Apesar de apresentarem dados, os estados de Alagoas, Ceará e Rio Grande do Norte têm informações incompletas ou não seguem critérios em comum na metodologia de coleta de dados, não sendo possível realizar um comparativo proporcional. 

Entre 2012 e 2023, Alagoas registrou 308 homicídios de pessoas em situação de rua, 20 apenas em 2023. O Ceará registrou 56 homicídios entre 2019 e 2023, mas não informou as datas das ocorrências, nem outros tipos de violência. Já o Rio Grande do Norte contabilizou 43 lesões corporais entre 2019 e 2023, dois homicídios em 2020 e outro em 2021.

Sem dados, sem políticas públicas

O Movimento Nacional da População em Situação de Rua reconhece que a falta de dados enfraquece o combate à violência e as próprias investigações.
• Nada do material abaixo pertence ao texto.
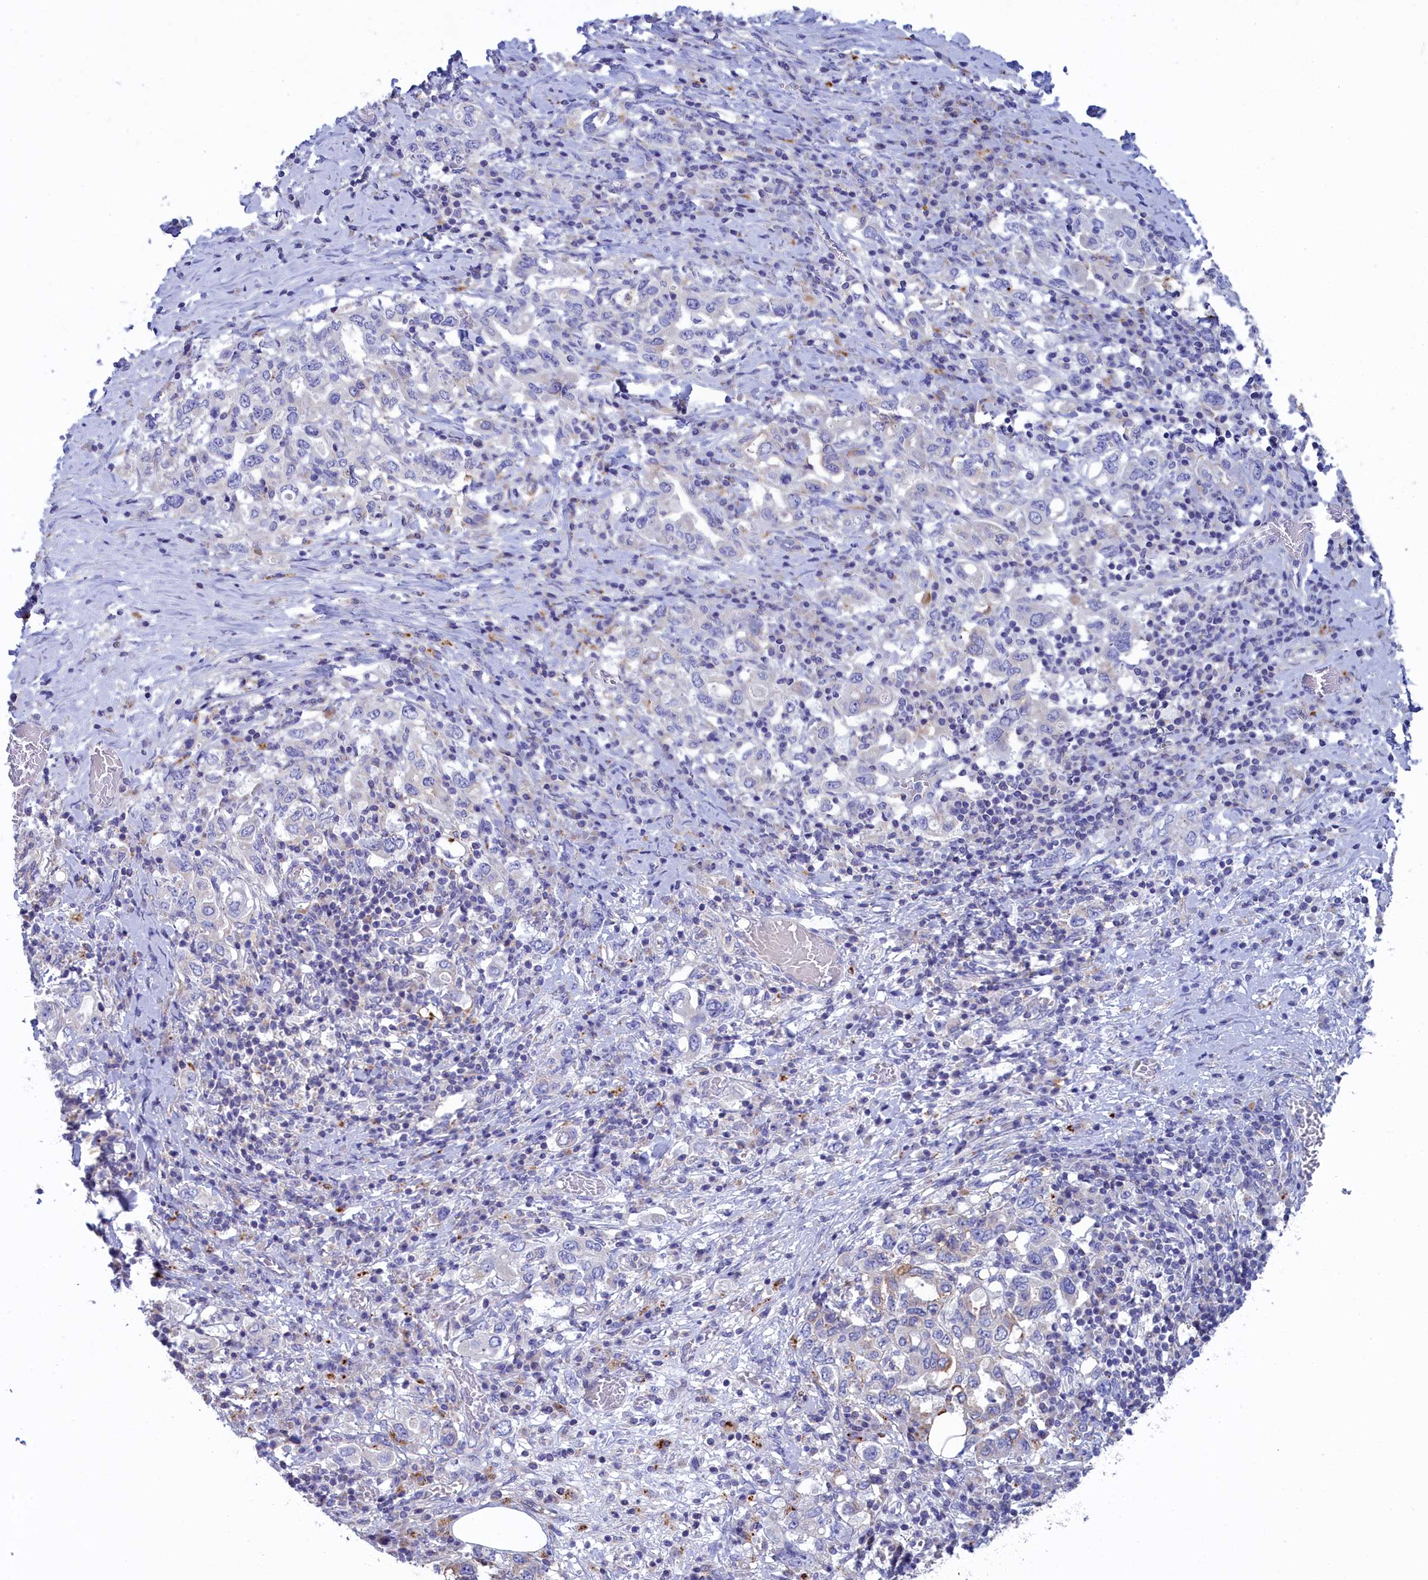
{"staining": {"intensity": "negative", "quantity": "none", "location": "none"}, "tissue": "stomach cancer", "cell_type": "Tumor cells", "image_type": "cancer", "snomed": [{"axis": "morphology", "description": "Adenocarcinoma, NOS"}, {"axis": "topography", "description": "Stomach, upper"}, {"axis": "topography", "description": "Stomach"}], "caption": "An image of adenocarcinoma (stomach) stained for a protein displays no brown staining in tumor cells.", "gene": "WDR6", "patient": {"sex": "male", "age": 62}}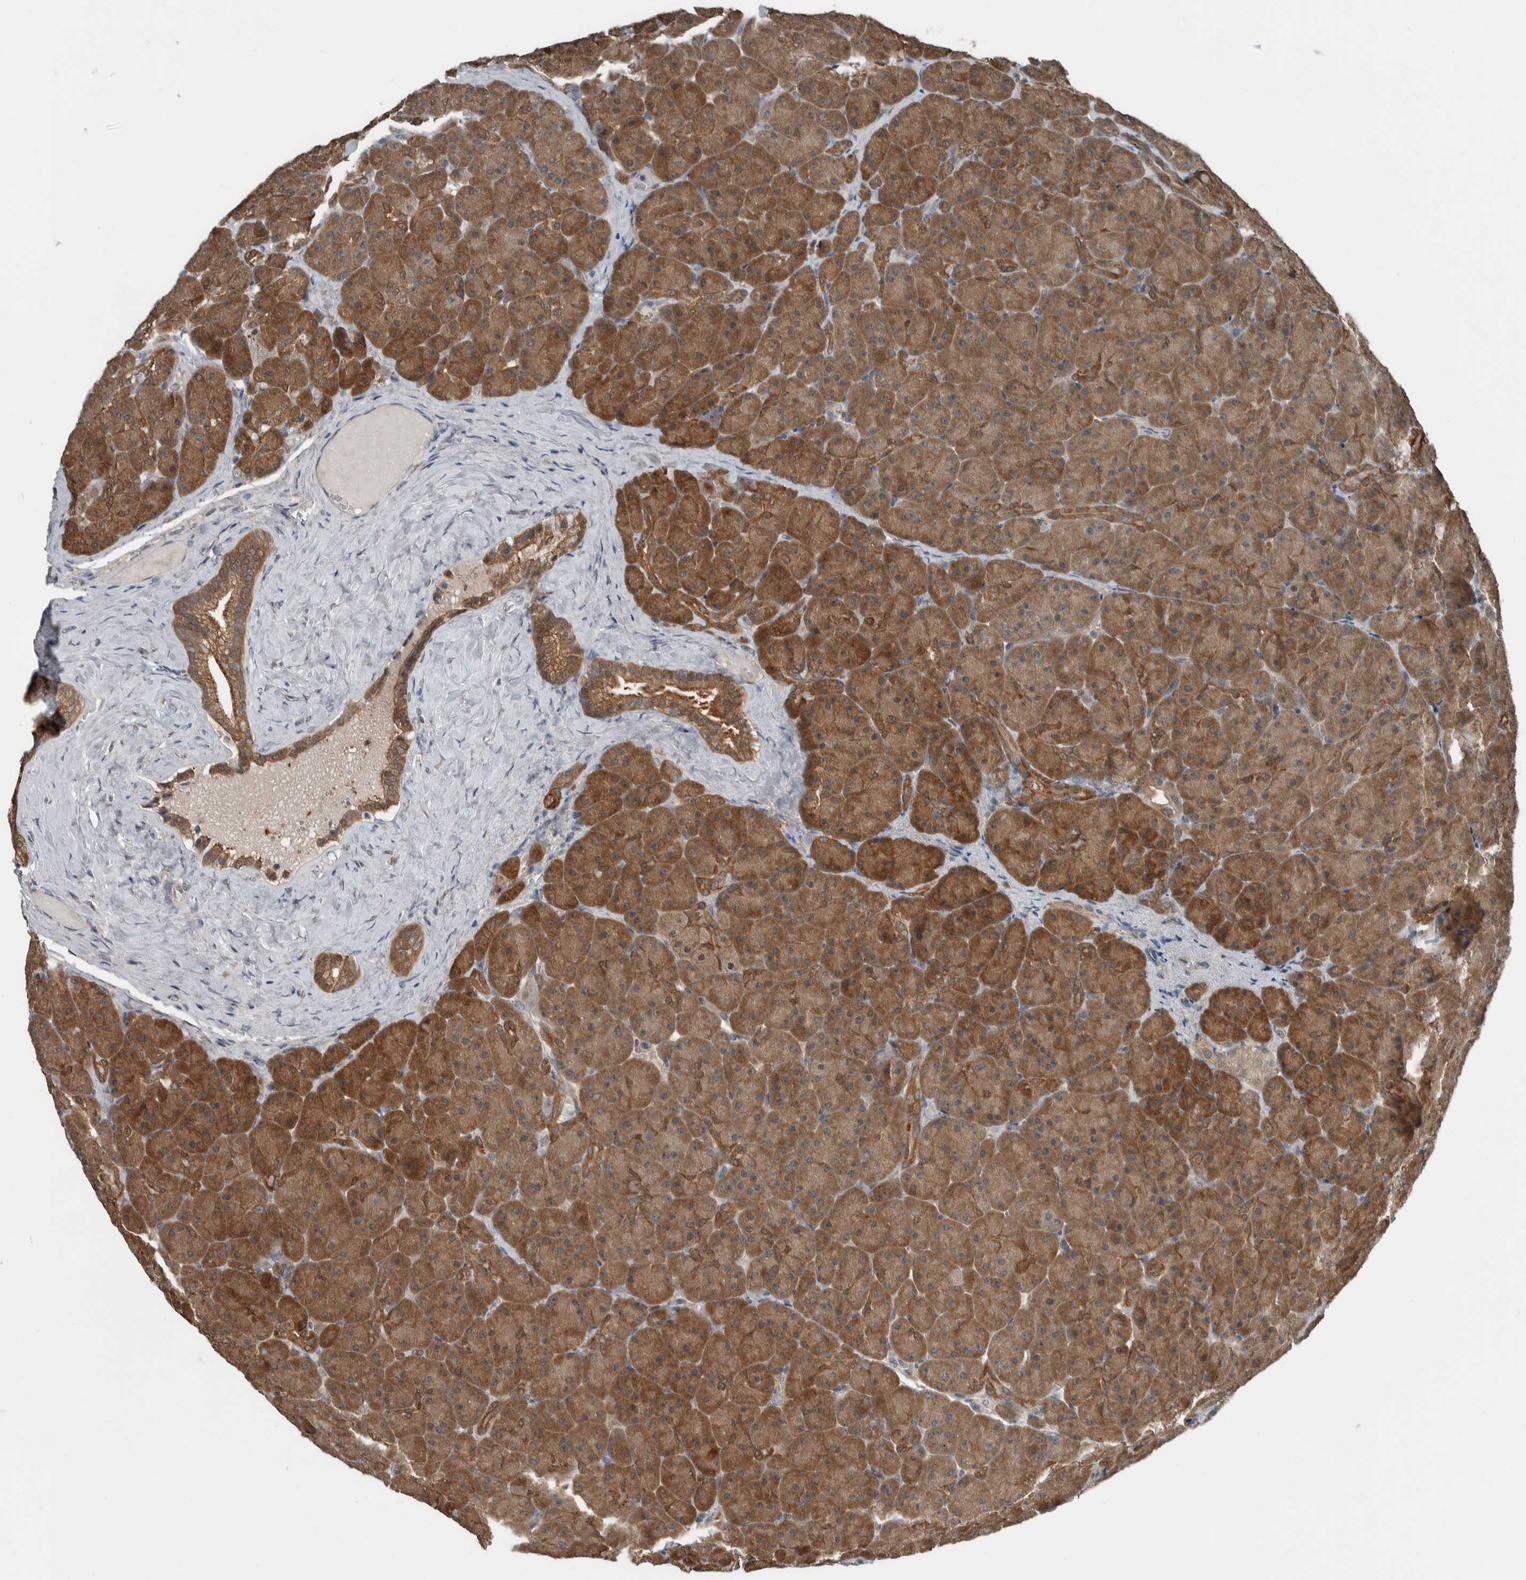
{"staining": {"intensity": "moderate", "quantity": ">75%", "location": "cytoplasmic/membranous"}, "tissue": "pancreas", "cell_type": "Exocrine glandular cells", "image_type": "normal", "snomed": [{"axis": "morphology", "description": "Normal tissue, NOS"}, {"axis": "topography", "description": "Pancreas"}], "caption": "A photomicrograph of pancreas stained for a protein demonstrates moderate cytoplasmic/membranous brown staining in exocrine glandular cells.", "gene": "ALAD", "patient": {"sex": "male", "age": 66}}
O movimento contabilizou 37 homicídios no estado de Alagoas em 2023, quase o dobro do registrado pela Secretaria de Segurança Pública do estado. 

“Aqui [em Alagoas] o que acontece é um extermínio, temos a terceira capital onde mais se mata a população de rua”

Rafael Machado, coordenador do Movimento Nacional da População em Situação de Rua

No caso de Alagoas, o coordenador do Movimento aponta que uma das dificuldades é a falta de acesso ao atendimento policial. “Essas pessoas têm dificuldade de se deslocar até a Delegacia Especial dos Crimes contra Vulneráveis, que funciona em Mangabeiras, muitos não têm acesso. 

“A falta de um levantamento preciso prejudica as demandas, porque sem dados não há investimento em políticas públicas que combatam essa violência”

Rafael Machado

Dificuldade para elucidação de casos

A Comissão de Direitos Humanos da OAB/AL assegura que realiza cobranças pela  elucidação dos casos, mas que existe uma dificuldade em razão das singularidades enfrentadas pela população em situação de rua. “Os crimes carecem de testemunhas e outras provas. Neste caso, sugerimos uma maior proximidade dos setores de investigação nos serviços ofertados para este público”, afirma o secretário da Comissão, o advogado Arthur Lira. 

O secretário também enfatiza que acompanha os números de violência por meio da imprensa, dos dados do Movimento Nacional da População em Situação de Rua e das denúncias. Segundo ele, dados oficiais mais precisos e investigação rigorosa dos fatos seriam o caminho para combater o cenário de crimes contra a população mais vulnerável do país. 

“O controle preciso ajudaria a mapear os casos e a elucidação prescinde apuração rigorosa, com oitiva de testemunhas, filmagens  e, para isso, é necessário uma adaptação do cenário tradicional, especialmente em razão da singularidade da rua, ou seja, é preciso estabelecer locais acolhedores para ouvir esta população”, conclui.